We queer folks have had a strange relationship with the way the media presents us. For quite a long time or existence at all was used as a punchline, and it seems like only in the last decade or so we have started to get a lot more nuanced in how we show queer people. Unfortunately, the years of abuse and hiding have created quite a few queer tragedies being made as our main source of representation. BROKEBACK MOUNTAIN, CALL ME BY YOUR NAME, Boy Erased, when I first started watching queer content it seemed all I could find was filled with a base level of suffering.

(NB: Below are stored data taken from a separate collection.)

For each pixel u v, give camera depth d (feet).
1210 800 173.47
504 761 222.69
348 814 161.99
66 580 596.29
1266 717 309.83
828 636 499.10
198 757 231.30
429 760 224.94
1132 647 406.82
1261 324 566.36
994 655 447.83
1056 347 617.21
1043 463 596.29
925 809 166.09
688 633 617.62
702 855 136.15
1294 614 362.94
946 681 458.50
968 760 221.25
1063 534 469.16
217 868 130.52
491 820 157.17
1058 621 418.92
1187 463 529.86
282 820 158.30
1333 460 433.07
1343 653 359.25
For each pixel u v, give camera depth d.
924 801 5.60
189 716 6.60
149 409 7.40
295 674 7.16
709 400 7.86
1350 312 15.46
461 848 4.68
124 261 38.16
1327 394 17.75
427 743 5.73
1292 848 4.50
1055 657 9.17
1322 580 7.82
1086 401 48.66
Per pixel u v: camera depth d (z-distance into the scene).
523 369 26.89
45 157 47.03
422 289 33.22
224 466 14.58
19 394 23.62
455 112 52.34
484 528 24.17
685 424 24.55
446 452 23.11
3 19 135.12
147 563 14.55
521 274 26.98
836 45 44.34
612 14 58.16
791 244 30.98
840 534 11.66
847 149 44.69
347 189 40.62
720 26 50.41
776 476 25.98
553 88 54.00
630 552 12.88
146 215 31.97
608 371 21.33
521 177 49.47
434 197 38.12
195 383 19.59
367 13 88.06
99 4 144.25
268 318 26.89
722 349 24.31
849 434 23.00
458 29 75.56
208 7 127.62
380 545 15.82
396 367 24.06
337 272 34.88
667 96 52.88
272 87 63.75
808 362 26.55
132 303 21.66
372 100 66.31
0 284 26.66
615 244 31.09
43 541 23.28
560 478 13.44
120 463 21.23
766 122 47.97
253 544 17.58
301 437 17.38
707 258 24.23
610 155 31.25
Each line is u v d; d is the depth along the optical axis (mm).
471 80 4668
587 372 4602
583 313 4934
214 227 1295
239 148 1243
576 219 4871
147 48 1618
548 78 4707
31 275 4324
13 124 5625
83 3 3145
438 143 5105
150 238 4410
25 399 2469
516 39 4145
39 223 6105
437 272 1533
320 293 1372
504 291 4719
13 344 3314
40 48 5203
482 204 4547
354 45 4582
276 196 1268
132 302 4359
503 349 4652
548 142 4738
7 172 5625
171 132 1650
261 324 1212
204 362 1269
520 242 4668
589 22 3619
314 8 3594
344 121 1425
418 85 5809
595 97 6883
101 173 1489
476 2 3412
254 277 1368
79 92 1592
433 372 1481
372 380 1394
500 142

it's easy to get the impression that we queer people are few and far between, and it's the straight folks that end up in the history books. It doesn't help must public education (mine at least) never mentioned queer people at all, as if we were some glitches in the matrix that should be mostly ignored. After high school, I started doing more research on queer history and started to feel a lot better about the way queer people have silently helped shaped the modern world since the very beginning. But the horror genre? surely the whole of horror doesn't have some fundamentally queer roots that have been swept under the rug, right?
Wrong
Conceived as a follow-up to Horror Noire: A History of Black Horror, Queer for Fear: The History of Queer Horror features interviews with actors, writers, directors, producers, and creators who are icons of horror and suspense, including Boys Don’t Cry and Carrie (2013) director Kimberly Peirce; Scream writer Kevin Williamson; Dear White People and Bad Hair writer Justin Simien; In the Dream House writer Carmen Maria Machado; and Yellowjackets director Karyn Kusama and cast members Jasmin Savoy Brown, Tawny Cypress, and Liv Hewson.
Long story short, this series is awesome. it's not always easy to balance the academic and the entertaining, and this show perfectly walks the line between being a damn good time and a wonderful history lesson all in one fell swoop. The queer folks they interview are all incredibly talented in their own right, and I have had blast hanging out with them over the course of this series. In the past, I have somewhat struggled with the idea I have seen damn near all of the classic horror movies already, and I love the way this series turns over old stones and show you the amazing ecosystem underneath.
Shudder has a handful of similar series at this point, 101 SCARIEST HORROR MOMENTS, History Of Horror, Behind The Monsters, and quite a few more. Some of those series seem a little unnecessary other than to call attention to some old forgotten classics, but both HORROR NOIRE and QUEER FOR FEAR feel like they are doing a public service. chatting about good jump scares is far from necessary on the grand scale of things, but introducing a younger (and gayer) generation to the massive queer impact on all of cinema is damn near noble.
turns out that letting queer people talk openly about their own experiences is a great form of representation.